# Meet Cosmo the Chihuahua Mix Puppy!



## ChiMixLove (Jul 9, 2014)

So before anyone gets upset. I did not get this little guy from a breeder. But from a woman who rescued his (pregnant) mother, father, and two year old sister from their abusive owners.

Granted yes she should have kept the pups until they were 12 weeks. Her husband was pressuring her to get the pups rehomed asap because they had 7 other dogs....Yeah not the best situation. But I am thrilled with my pup he is in great health and is just an all around joy.

I got him on January 1st. So he will be 9 weeks old tomorrow. His mom was a purebred 4lb Chihuahua and dad a 6lb Yorkie/Shitzu.

And not to worry. I work from home. So he gets fed multiple times a day to get him from developing low blood sugar. The vet said that he is a healthy and thriving pup.

Now that, that is out of the way. MEET COSMO!

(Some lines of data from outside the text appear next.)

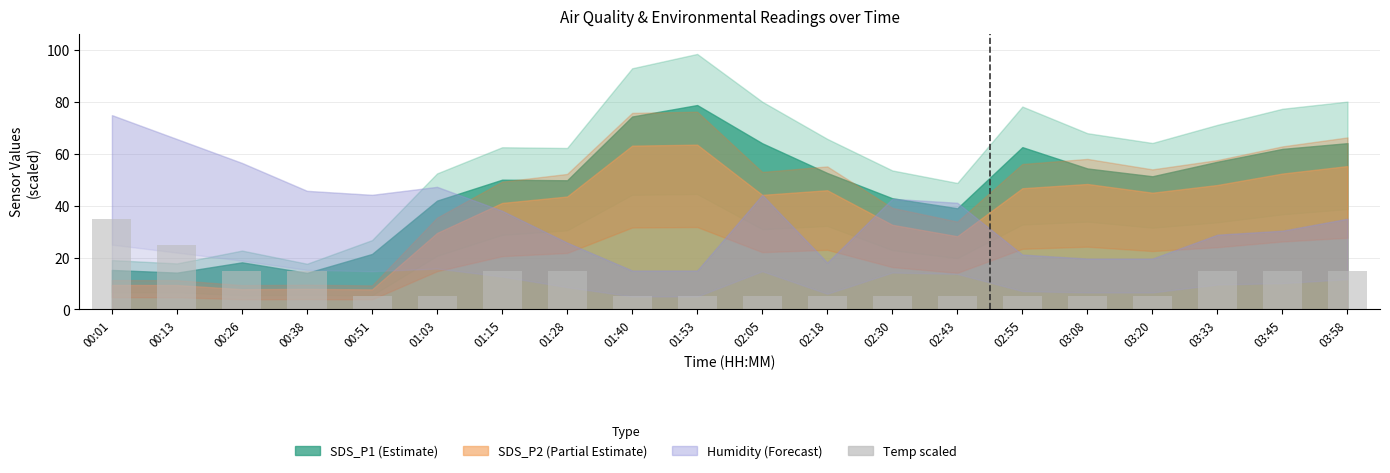

True or false: the data shows 15.0 at 01:28.

True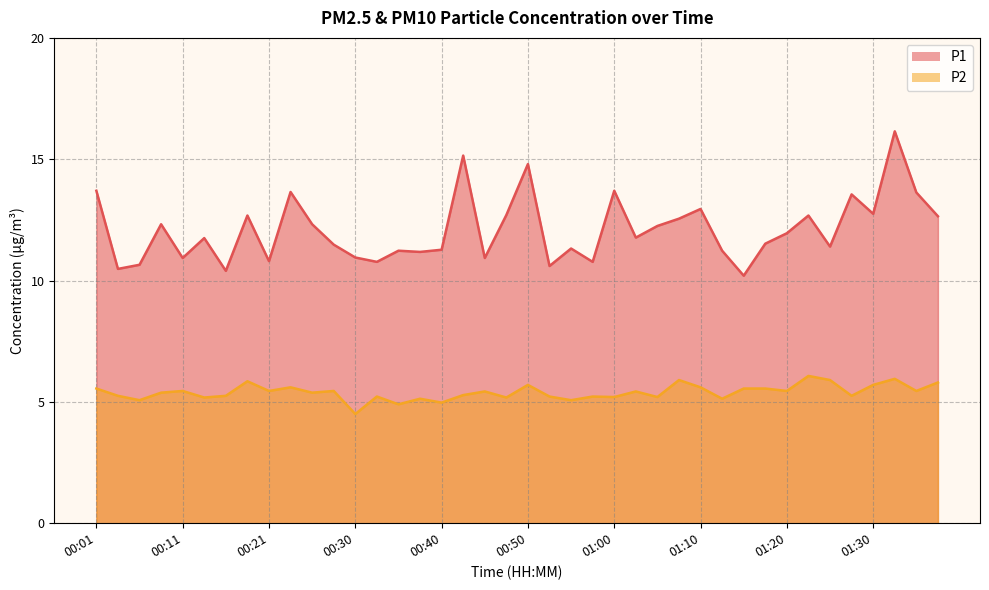

At how many categories does at least one series exceed 11?

29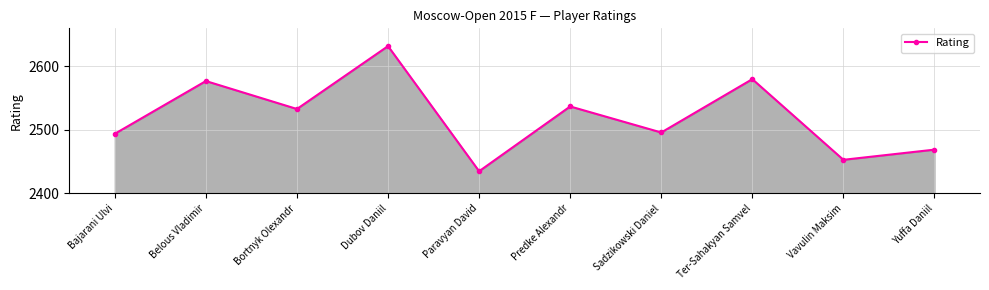

How many data points does each series have?

10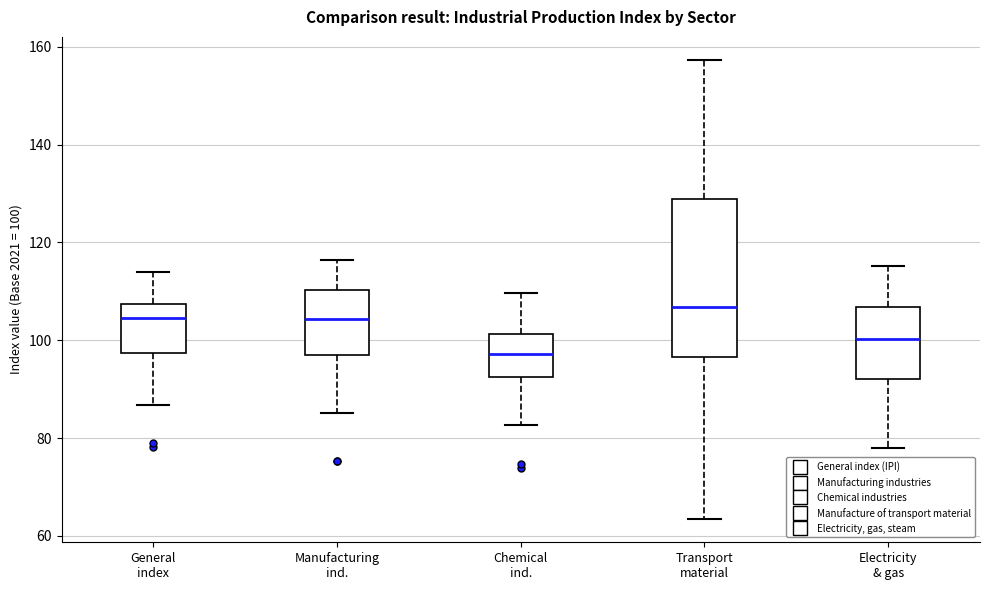

Which box is the tallest, from its lower edge to its upper edge?

Transport material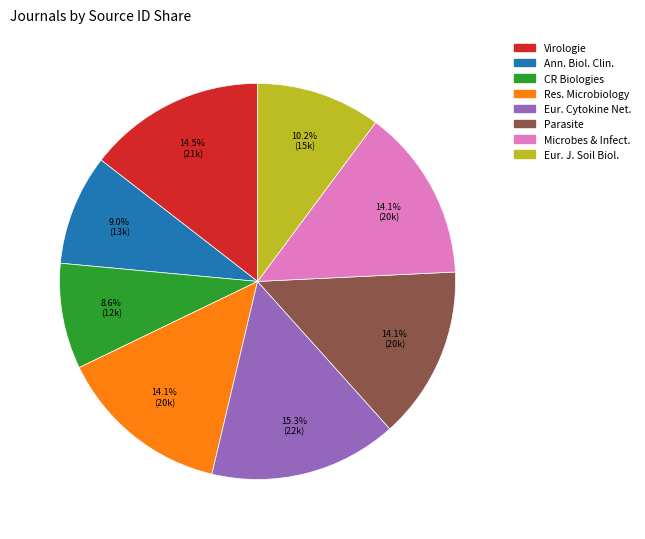

Is there a majority slice in this chart?

No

Enjoying one of his many daily meals.









Little cutie. 









Tiny derp









This is usually what I get when I try to take pics. I should have named him "Blur".









Dude
*


----------



## coco_little_bear (May 30, 2012)

Aww he's a cutie! I love the picture with his tongue sticking out. lol


----------



## elaina (Jul 1, 2008)

awww, hi Cosmo ! he is adorable , I love his little white toes and the one paw that is a lot white.


----------



## motherdear (Jan 15, 2014)

Thanks for adopting Cosmo. My Mia was rescued from an abusive owner too.


----------



## MelodyoftheForest (Sep 11, 2015)

Oh, those Shih Tzu speckles! Too cute!


Sent from my iPad using Tapatalk


----------



## SinisterKisses (Sep 20, 2015)

He's beautiful!! Adorable little boy, looks like a very happy little pup. Congrats on your new addition, welcome Cosmo!


----------



## Wicked Pixie (Oct 14, 2011)

Awww, he is just darling


----------



## ChiMixLove (Jul 9, 2014)

Thanks everyone . He is such a sweet and smart boy. After a week of pad training he now takes himself to the bathroom potties on the pad. He will even stop mid rambunctious play and go do his business. I am so proud of him!


----------



## pigeonsheep (Nov 8, 2008)

lmao blur ;p he's a cutie!


----------



## Thia (Dec 19, 2014)

Awwww how precious!


----------